Théo Curin comparte una maravillosa historia de vida. El joven deportista que ahora aspira a acumular contratos de actor solo tenía seis años cuando le diagnosticaron una meningitis meningocócica de tipo C. El veredicto fue claro: el niño tuvo que ser amputado de los cuatro miembros para salvar su vida. Después de una larga convalecencia durante la cual tuvo que aprender a moverse en silla de ruedas y luego con prótesis, Théo Curin pudo contar con la ayuda de sus seres queridos para enfrentar esta prueba.
«No un día triste»: Théo Curin recuerda su amputación hace veinte años
Hoy presentador para el servicio público, Théo Curin recuerda el antes y después de esta operación. Este lunes 18 de mayo de 2026, en Instagram, el nadador paralímpico originario de Meurthe-et-Moselle recordó haber sido operado exactamente hace veinte años, el 18 de mayo de 2006. Aunque confiesa no ser del tipo que expone su vida privada públicamente, decidió compartir su testimonio para demostrar que una reconstrucción es posible. «Hoy, quería conmemorar esta fecha. Un aniversario un poco especial, obviamente. Pero no un día triste. Porque desde ese día, he recibido sobre todo: Amor. Fuerza. Presencia. Mucha bondad también», escribe agradeciendo a su familia y amigos por su apoyo inquebrantable. «Se dice a menudo que ciertas pruebas cambian una vida. Para mí, sobre todo me han enseñado el valor de las personas que me rodean. Y si hoy tengo la suerte de vivir tantas cosas, sonreír, avanzar, seguir soñando… es gracias a ellos», agrega, con la intención de inspirar a aquellos que también enfrentan pruebas muy difíciles.

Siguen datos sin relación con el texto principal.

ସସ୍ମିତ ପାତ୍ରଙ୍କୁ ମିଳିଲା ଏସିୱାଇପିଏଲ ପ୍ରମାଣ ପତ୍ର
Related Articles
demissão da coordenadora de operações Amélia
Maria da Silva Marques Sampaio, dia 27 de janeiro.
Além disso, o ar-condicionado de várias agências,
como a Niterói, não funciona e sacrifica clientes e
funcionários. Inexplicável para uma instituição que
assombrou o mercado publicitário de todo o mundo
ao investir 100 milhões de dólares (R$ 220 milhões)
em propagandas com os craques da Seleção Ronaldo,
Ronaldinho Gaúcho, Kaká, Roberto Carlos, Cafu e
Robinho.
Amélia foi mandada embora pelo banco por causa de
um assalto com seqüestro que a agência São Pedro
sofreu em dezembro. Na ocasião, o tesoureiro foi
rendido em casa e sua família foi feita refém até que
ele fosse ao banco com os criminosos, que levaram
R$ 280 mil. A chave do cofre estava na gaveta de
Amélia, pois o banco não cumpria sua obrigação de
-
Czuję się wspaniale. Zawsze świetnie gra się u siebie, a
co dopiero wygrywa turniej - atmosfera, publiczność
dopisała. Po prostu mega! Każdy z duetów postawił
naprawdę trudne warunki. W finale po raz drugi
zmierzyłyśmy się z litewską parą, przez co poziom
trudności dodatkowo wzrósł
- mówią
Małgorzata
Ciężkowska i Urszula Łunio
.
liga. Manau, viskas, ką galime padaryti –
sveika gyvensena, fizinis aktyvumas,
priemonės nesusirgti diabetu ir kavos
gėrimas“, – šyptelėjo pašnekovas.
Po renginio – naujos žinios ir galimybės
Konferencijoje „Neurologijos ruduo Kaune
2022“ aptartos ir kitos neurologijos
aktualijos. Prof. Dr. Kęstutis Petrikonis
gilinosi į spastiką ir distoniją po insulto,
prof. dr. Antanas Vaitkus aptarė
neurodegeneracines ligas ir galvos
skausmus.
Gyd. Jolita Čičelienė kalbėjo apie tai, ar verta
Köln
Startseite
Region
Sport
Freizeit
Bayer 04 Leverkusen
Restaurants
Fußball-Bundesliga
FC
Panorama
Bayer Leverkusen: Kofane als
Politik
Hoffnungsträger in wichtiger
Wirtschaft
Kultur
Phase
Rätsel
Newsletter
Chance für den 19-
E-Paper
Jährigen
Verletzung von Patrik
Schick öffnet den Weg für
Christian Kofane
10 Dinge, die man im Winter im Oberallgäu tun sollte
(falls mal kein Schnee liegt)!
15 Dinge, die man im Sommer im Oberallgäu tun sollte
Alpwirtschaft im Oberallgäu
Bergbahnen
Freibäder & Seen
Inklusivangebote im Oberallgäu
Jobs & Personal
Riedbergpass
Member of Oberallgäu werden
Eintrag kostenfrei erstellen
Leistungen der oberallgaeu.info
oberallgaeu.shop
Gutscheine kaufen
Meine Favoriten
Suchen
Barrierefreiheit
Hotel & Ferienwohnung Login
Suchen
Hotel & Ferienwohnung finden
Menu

Théo Curin: lo que le habría permitido evitar la amputación
Théo Curin acompañó su mensaje con una antigua foto de él en el hospital después de su operación. A pesar del dolor, el joven mostraba una gran sonrisa. Recordemos que la madre de Théo Curin había puesto su carrera en pausa para acompañarlo tanto física como psicológicamente. En una entrevista previa, recordaba cómo su madre intervino cuando una mujer mostraba preocupación de que fuera contagioso. «En el momento, esta situación me dolió mucho, pero hoy me río al respecto», decía aquel que participa en diferentes campañas de concienciación sobre la vacuna contra la meningitis meningocócica. «Si en 2006 nos hubieran informado, habría sido tratado rápidamente con antibióticos y, por consiguiente, habría podido evitar la amputación», explicaba. Un viaje de vida conmovedor.